I have a few tapout tee's, a venom tee etc.. and figured it was time i tried to show uk a bit. I know about razorstorm and like their white/camo hoodie and if there is nothing else ill happily buy & wear that.. im just not a major fan of white and i KNOW i would get it too dirty far too often.. I havent seen a black version. 

so I ask.. being relatively new to supporting uk scene.. who else should i be looking at brands wise?? I only know of the wolfslair tapout shirts, the tricosta tees .. and i cannot for the LIFE of me find a dan hardy tee.. as hes one of my fav uk fighters and would love one of his walk in tees/hoody!

cheers lads/lasses

Phil


----------



## FlikstRR (Dec 25, 2009)

no one?


----------



## Razorstorm (Aug 6, 2009)

Off the top of my head im sure fightshop have the dan hardy tapout signature shirt. Im sure they were advertising it on facebook


----------



## FlikstRR (Dec 25, 2009)

cheers dude ill check it out.. im the mean time.. fancy doing a black hoody!!


----------



## marc (Jul 16, 2007)

I second the black hoody from razorstorm, black outsells white BIG TIME!!!


----------



## Razorstorm (Aug 6, 2009)

lol alright lads alright lol.

I shall look into it!.We are getting black and blue shorts soon and a whole new range of tees


----------



## FlikstRR (Dec 25, 2009)

hell yes!.. soon as the black range come in let me know and ill rep it. 
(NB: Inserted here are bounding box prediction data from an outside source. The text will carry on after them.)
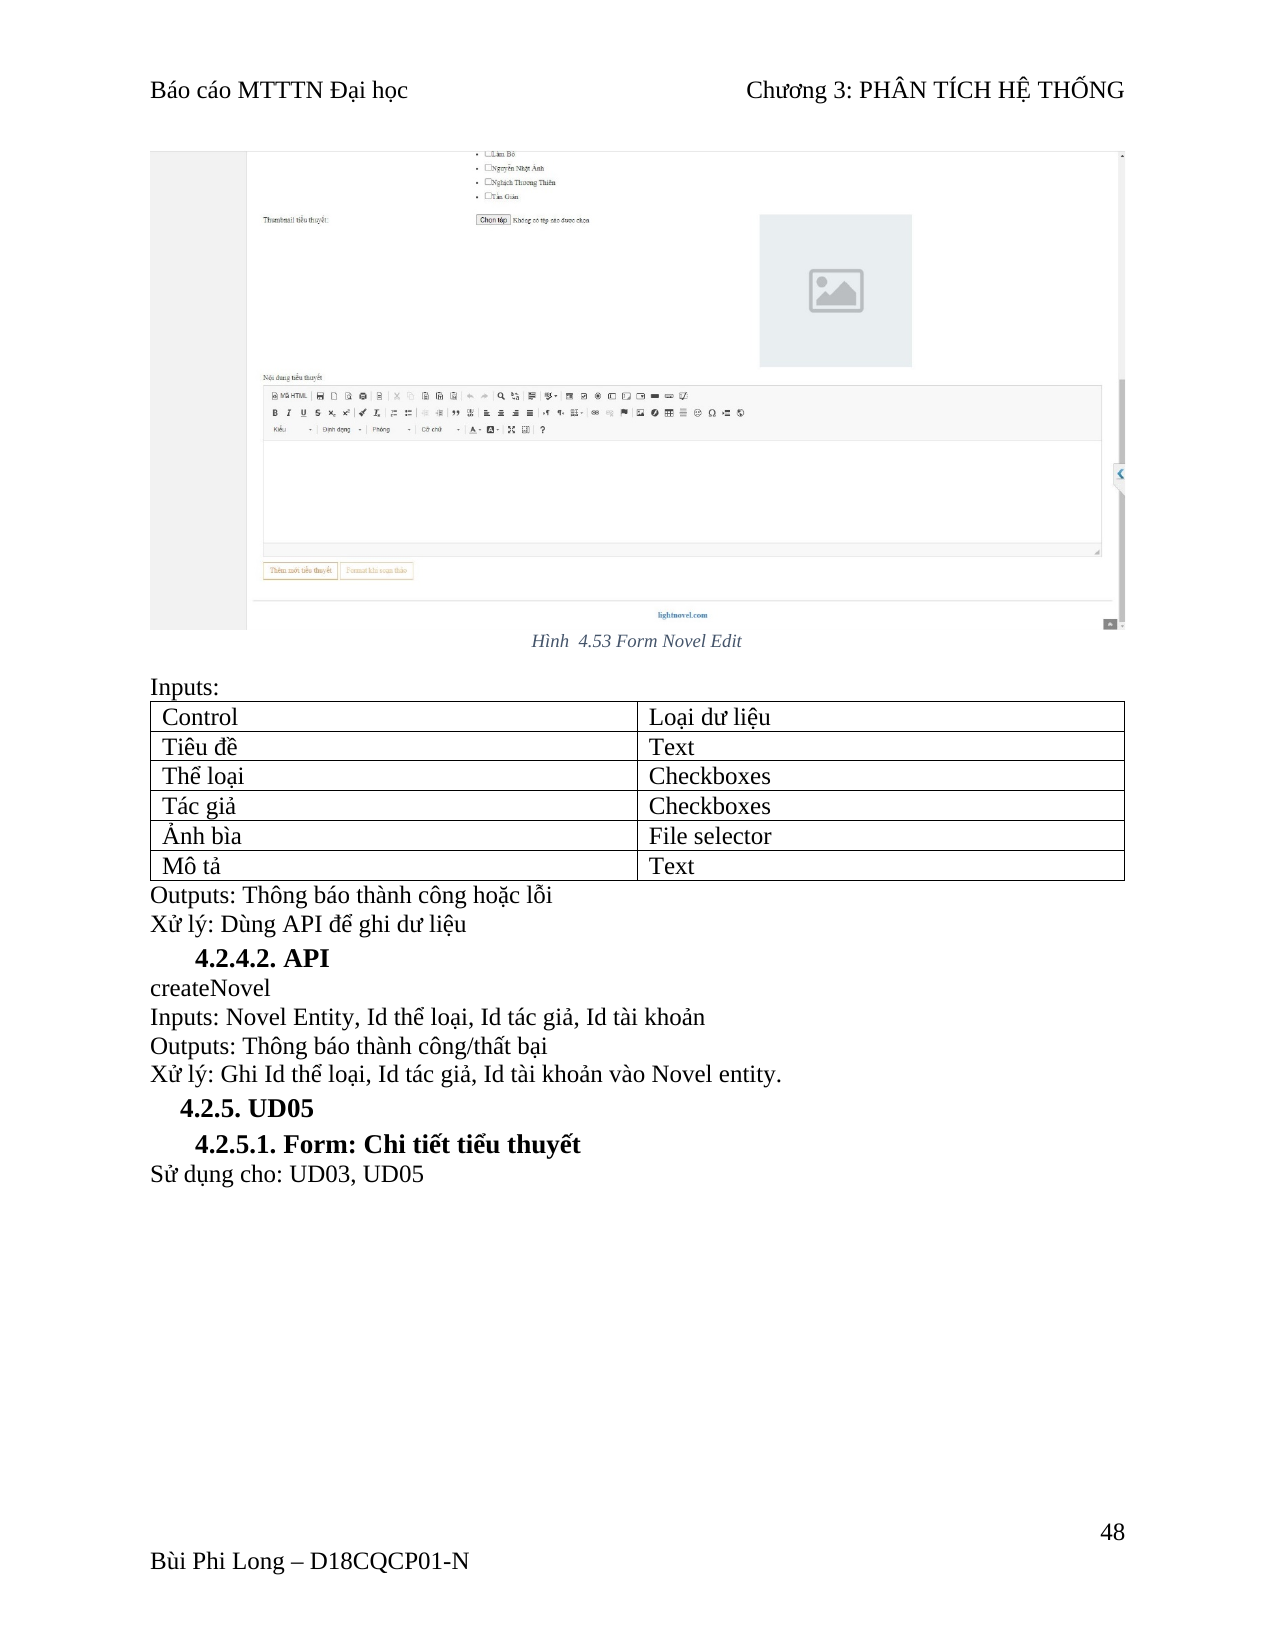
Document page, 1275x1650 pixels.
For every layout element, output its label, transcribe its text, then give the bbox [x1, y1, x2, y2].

table_cell Ảnh bìa [151, 821, 637, 850]
text Outputs: Thông báo thành công hoặc lỗi [150, 881, 1125, 909]
text Sử dụng cho: UD03, UD05 [150, 1159, 1125, 1188]
text Xử lý: Dùng API để ghi dư liệu [150, 909, 1125, 938]
subtitle API [195, 942, 1125, 973]
table_header Control [151, 702, 637, 731]
table_cell Thể loại [151, 761, 637, 790]
text Xử lý: Ghi Id thể loại, Id tác giả, Id tài khoản vào Novel entity. [150, 1059, 1125, 1088]
text Inputs: [150, 672, 1125, 701]
text createNovel [150, 973, 1125, 1002]
table_cell Mô tả [151, 851, 637, 879]
table_cell Checkboxes [638, 791, 1124, 820]
picture [150, 150, 1125, 630]
text Hình . Form Novel Edit [150, 630, 1125, 651]
subtitle Form: Chi tiết tiểu thuyết [195, 1128, 1125, 1159]
text Inputs: Novel Entity, Id thể loại, Id tác giả, Id tài khoản [150, 1002, 1125, 1031]
text Outputs: Thông báo thành công/thất bại [150, 1031, 1125, 1059]
table_cell Text [638, 732, 1124, 760]
subtitle UD05 [180, 1092, 1125, 1124]
table_cell Tác giả [151, 791, 637, 820]
table_cell Text [638, 851, 1124, 879]
table_cell Tiêu đề [151, 732, 637, 760]
table_cell Checkboxes [638, 761, 1124, 790]
table_cell File selector [638, 821, 1124, 850]
table_header Loại dư liệu [638, 702, 1124, 731]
need to get some shorts at some point so..

although that doesnt fix my short term hoody needs lol...

theres a brand called 'kill it' ive just seen. anyone heard of them before? LOVING their designs.


----------



## Razorstorm (Aug 6, 2009)

Ye, its the guy who used to own hostile or hostility I think, cant remember which one. But he changed his brand to remove any confusion


----------



## DanMMA (Apr 7, 2009)

The is also a company called Like 2 FightLIKE 2 FIGHT MMA SHORTS, MMA GLOVES, MMA TSHIRTS & RASHGUARDS


----------



## FlikstRR (Dec 25, 2009)

looks like ill be needing my shorts sooner than i thought due to finding a local mma school.. 

how long till those black razerstorm shorts??... otherwise ill probably end up with some sprawls, alot of good reviews for them.


----------



## Razorstorm (Aug 6, 2009)

Be around Feb time mate


----------



## FlikstRR (Dec 25, 2009)

daaaaaaaamn!!!  looking to buy my gear this week as i have first week of lessons starting this sunday.

I have no shorts to my name.. being a web geek i usuall hide my pastey chicken legs 

not even got some shorts in beta test?


----------



## Razorstorm (Aug 6, 2009)

haha, sorry dude no black or blue shorts in sight. Literally only got white ones here at moment


----------